Netflix has pitched itself as a global service that will bring the on-demand TV revolution to countries as diverse as Brazil, Germany and Japan. Investors have anticipated international markets would fuel future growth, especially as the service’s growth in the U.S. slows. The company expanded into 130 new international markets in the first quarter, all but completing its global rollout.
“Our international forecast for fewer net adds than prior year is due to a tough comparison against the Australia/New Zealand launch,” the company said in the statement.
Netflix fell 8.7% to $98.98 and plunged as low as $92.38 in extended trading after the forecast was released. The stock fell 2.8% to $108.40 at the close, also weighed down by Amazon’s introduction of a competing standalone video-streaming service.
“The current leg of the Netflix growth story is based upon international growth,” Paul Sweeney, a Bloomberg Intelligence analyst, said in an e-mail. “Any disappointment there is going to rattle investors particularly when Amazon has just announced its streaming only service.”
The subscriber slowdown overshadowed first-quarter results that mostly beat analysts’ estimate.

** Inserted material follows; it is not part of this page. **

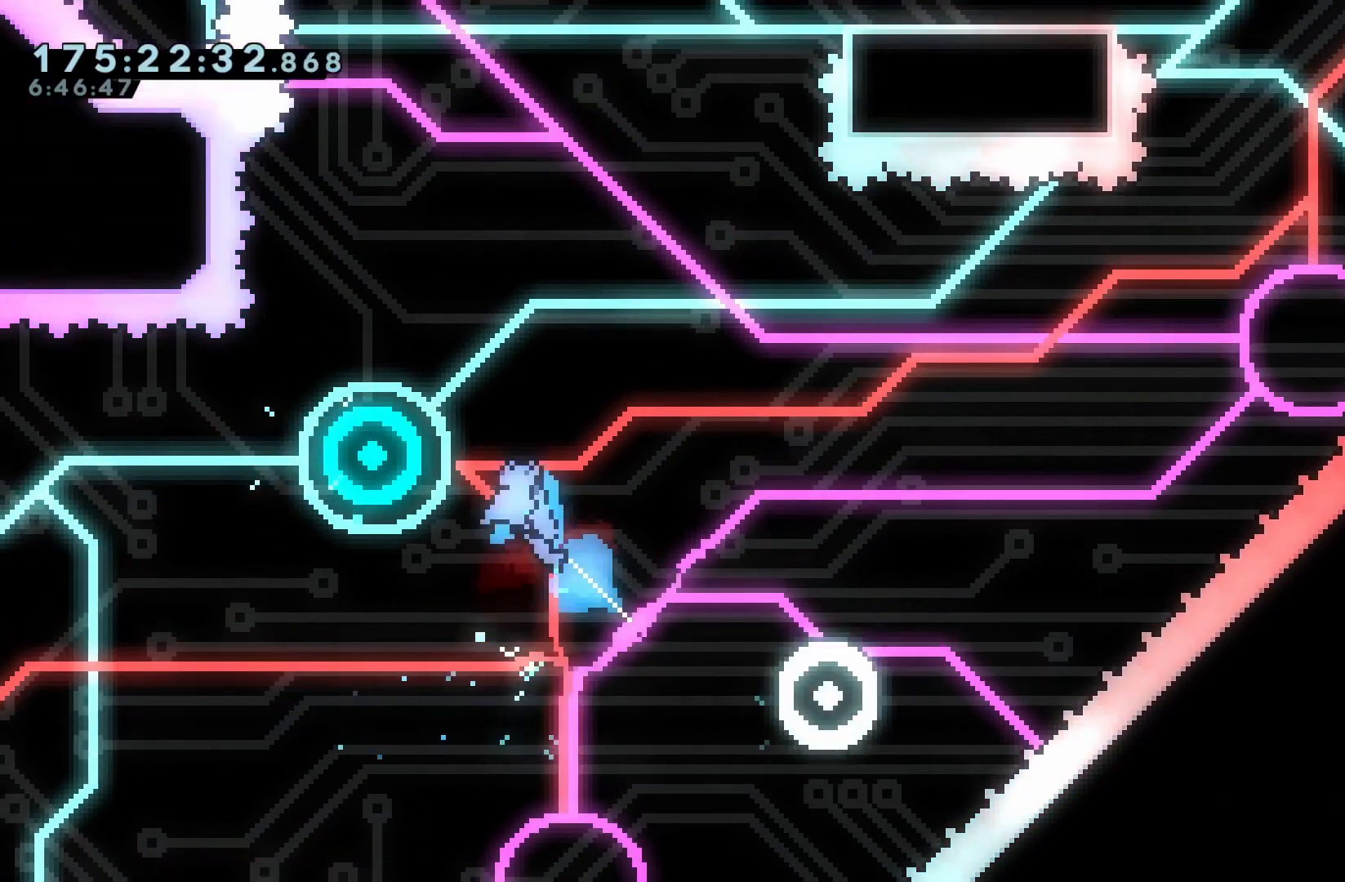
{"buttons": ["B", "DPAD_RIGHT"], "events": []}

With a bevy of fresh original shows, Netflix added 2.23 million new U.S. subscribers in the first quarter, beating its own forecast and analysts’ estimates amid investor concern over slowing domestic growth.
Netflix signed up 4.51 million customers internationally after expanding to 130 new markets. That brought the worldwide total to 81.5 million. The company had projected 1.75 million new U.S. customers and 4.35 million overseas.
First-quarter net income rose to $27.7 million, or 6 cents a share, from $23.7 million, or 5 cents, a year earlier, the Los Gatos, California-based company said. Analysts were forecasting 4 cents, the average of estimates compiled by Bloomberg. Revenue grew 24% to $1.96 billion, compared with projections of $1.97 billion.
For the second quarter, the company expects to reach 84 million subscribers globally. Profit will be 2 cents a share, down from 6 cents a year earlier.
This year, Netflix will spend $5 billion on programming, exceeding any other U.S. TV network. To help pay for that growing budget, the company will begin raising prices next month for some U.S. and foreign customers. MKM Partners estimates 15 million to 20 million may be affected in the U.S., with JPMorgan Chase & Co. projecting 12% to 15% of those may cancel.
The company also said it plans to raise money in the high-yield debt market later in 2016 or in 2017.
Investors have permitted CEO Reed Hastings to run the company at close to break-even because of his promise of significant profits starting next year. Netflix will have to accomplish that by growing its existing business. The company sells its TV service in all but four territories, and can only expand into one of those, China.